If you would like some guidance, go back and reference the steps we did in BIOS100-NEON for the mos_pathogenpooling file. You are repeating those steps here, but for the data in which you are interested.
datalist$variables_10041
## # A tibble: 59 × 9
## table fieldName description dataType units downloadPkg pubFormat primaryKey
## <chr> <chr> <chr> <chr> <chr> <chr> <chr> <chr>
## 1 mos_pa… uid Unique ID … string <NA> basic asIs N
## 2 mos_pa… namedLoc… Name of th… string <NA> basic asIs N
## 3 mos_pa… domainID Unique ide… string <NA> basic asIs N
## 4 mos_pa… siteID NEON site … string <NA> basic asIs N
## 5 mos_pa… startCol… Earliest k… dateTime <NA> basic yyyy-MM-… N
## 6 mos_pa… endColle… Latest kno… dateTime <NA> basic yyyy-MM-… N
## 7 mos_pa… testingID Identifier… string <NA> basic asIs N
## 8 mos_pa… testingV… Identifier… string <NA> basic asIs Y
## 9 mos_pa… poolSize Number of … unsigne… numb… basic integer N
## 10 mos_pa… dataQF Data quali… string <NA> basic asIs N
## # ℹ 49 more rows
## # ℹ 1 more variable: categoricalCodeName <chr>
Remember that you can examine the description of variables to help understand what field contain the data in which you are interested. You will have replace the 00000 with the number from your file names above, and you will have to fill in the full name of the table inside the quotes.

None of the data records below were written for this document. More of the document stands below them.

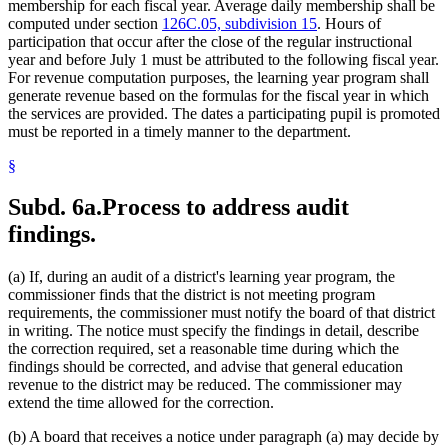
membership for each fiscal year. Average daily membership shall be
computed under section
126C.05, subdivision 15
. Hours of
participation that occur after the close of the regular instructional
year and before July 1 must be attributed to the following fiscal year.
For revenue computation purposes, the learning year program shall
generate revenue based on the formulas for the fiscal year in which
the services are provided. The dates a participating pupil is promoted
must be reported in a timely manner to the department.
§
Subd. 6a.
Process to address audit
findings.
(a) If, during an audit of a district's learning year program, the
commissioner finds that the district is not meeting program
requirements, the commissioner must notify the board of that district
in writing. The notice must specify the findings in detail, describe
the correction required, set a reasonable time during which the
findings should be corrected, and advise that general education
revenue to the district may be reduced. The commissioner may
extend the time allowed for the correction.
(b) A board that receives a notice under paragraph (a) may decide by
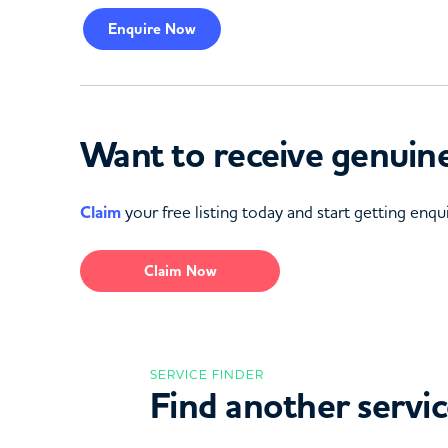
Enquire
Now
Want to receive genuine
Claim
your free listing today and start getting enqui
Claim Now
SERVICE FINDER
Find another servi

datalist$variables_10041 |>
filter(table == "mos_pathogenpooling")
## # A tibble: 12 × 9
## table fieldName description dataType units downloadPkg pubFormat primaryKey
## <chr> <chr> <chr> <chr> <chr> <chr> <chr> <chr>
## 1 mos_pa… uid Unique ID … string <NA> basic asIs N
## 2 mos_pa… namedLoc… Name of th… string <NA> basic asIs N
## 3 mos_pa… domainID Unique ide… string <NA> basic asIs N
## 4 mos_pa… siteID NEON site … string <NA> basic asIs N
## 5 mos_pa… startCol… Earliest k… dateTime <NA> basic yyyy-MM-… N
## 6 mos_pa… endColle… Latest kno… dateTime <NA> basic yyyy-MM-… N
## 7 mos_pa… testingID Identifier… string <NA> basic asIs N
## 8 mos_pa… testingV… Identifier… string <NA> basic asIs Y
## 9 mos_pa… poolSize Number of … unsigne… numb… basic integer N
## 10 mos_pa… dataQF Data quali… string <NA> basic asIs N
## 11 mos_pa… publicat… Date of da… dateTime <NA> appended b… <NA> N
## 12 mos_pa… release Identifier… string <NA> appended b… <NA> N
## # ℹ 1 more variable: categoricalCodeName <chr>
Ask a question that your data has the potential to address. A hypothesis is an informed expectation based on what you know about the system.
My question is how will the bryophyte percent cover at the Arikaree River (ARIK) be different or similar to the other NEON aquatic sites and how will the temperature/moisture infleunce habitat conditions that infleunce the abundance of bryophyte.
I believe the bryophyte percent will be lower than when its at a more moist NEON aquatic site all because the Arikaree River climate and variable stream will flow less stable than the drier habitats that limit the growth of bryophyte.